Greg Van Avermaet (CCC) (Image credit: Bettini Photo)

Greg Van Avermaet (CCC Team) has decided to skip Kuurne-Brussels-Kuurne in the build-up to the bigger Spring Classics, which is a block of the season that he has placed a target on for 2019. In an interview with, the Olympic champion said that when it came to altering his programme, Kuurne-Brussels-Kuurne was the parcours that suited him the least.

"It is almost a copy of other years," Van Avermaet said of his race programme. "I'm not racing Kuurne-Brussels-Kuurne this year, my program is already loaded and that is a race where it often turns out to be a sprint and I have fewer chances, but I'm definitely starting in the Omloop [Het Nieuwsblad], which I already won twice and which is very important, especially in Flanders where after the Tour of Flanders is the most talked about [race]."

At an opening CCC Team camp in December, Van Avermaet told Cyclingnews that his first race of the season would take place at Volta a la Comunitat Valenciana at the start of February before he travels to the Middle East to compete at the Tour of Oman.

He will kick off the Spring Classics during opening weekend at Omloop het Nieuwsblad, a race that he has won twice, skip Kuurne-Brussels-Kuurne, and then head to Italy to race Strade Bianche. He will then line up at Tirreno-Adriatico, where he aims to secure a second overall title.

His Spring Classics campaign will resume at Milan-San Remo and then move into the cobbles of E3-Harelbeke and Gent-Wevelgem, events he has won, and then Dwars door Vlaanderen, the Tour of Flanders, and Paris-Roubaix, where he won the 2017 edition.

Van Avermaet had a series of top placings in the Classics during the 2018 season, but didn’t manage to secure a victory. He told Cyclingnews that winning was of the utmost importance for him under the newly named CCC Team. "Winning is a must for me," Van Avmermaet told Cyclingnews at the December training camp. "It's the most important thing. It didn't work out this year but I was always competitive in every race. I think next year [2019] I can win one or more Classic – it just has to all come good."

Van Avermaet told that he is excited to begin a new chapter with CCC Team. He has become the team's primary leader, after GC hopeful Richie Porte signed a contract to Trek-Segafredo for 2019. Van Avermaet said that he is looking forward to getting the new season underway.

"I am extremely motivated, even more than other years, CCC is a new team, I am the only leader and I feel a bit more responsible now," he said.

"We are not as strong as we used to be, but in the spring, I think we will start with a very strong block and we will show up with a few new guys who will want to prove themselves. I'd like to score in the spring, when my season is successful, that's simple and not simple, if I win a classic."

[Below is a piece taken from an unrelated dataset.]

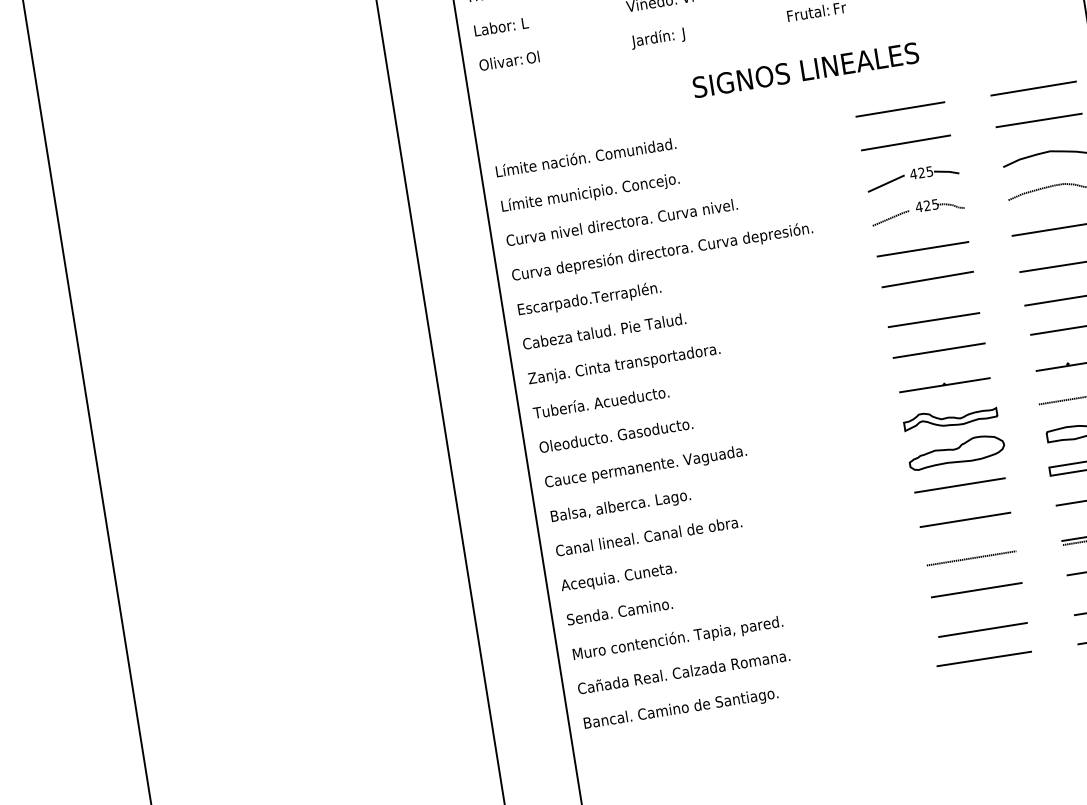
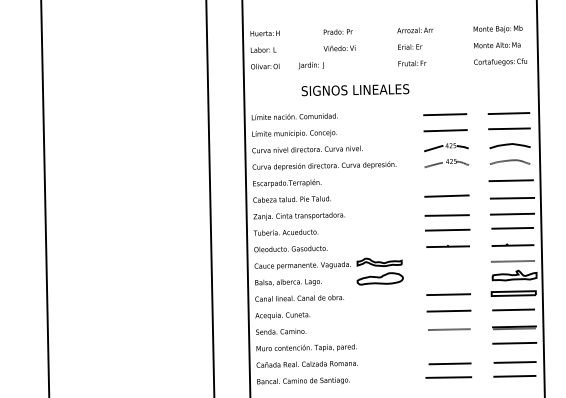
text: (656, 38) -> (310, 65), moved
text: (806, 70) -> (355, 90), moved
line: (922, 249) -> (446, 181), removed
part: (952, 436) -> (379, 271), moved
line: (976, 589) -> (449, 344), removed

CCC Team are currently racing a the Tour Down Under where his teammate Patrick Bevin won stage 2 and is leading the overall classification. "That is fun, it is important that we immediately take a good start, which immediately creates a positive atmosphere," Van Avermaet said.

Van Avermaet will also be racing on a new bike brand for the first time in eight years, moving from BMC to the team’s new sponsor Giant. He presented the bike in a recent video, as he talked about the new colour design; gold that fades to black, along with inclusion of three symbols: A trident that refers to his victory in Tirreno-Adriatico, a cobblestone in reference to Paris-Roubaix, and an image of Christ the Redeemer, which is the statue in Rio de Janeiro, and refers to his Olympic gold in 2016.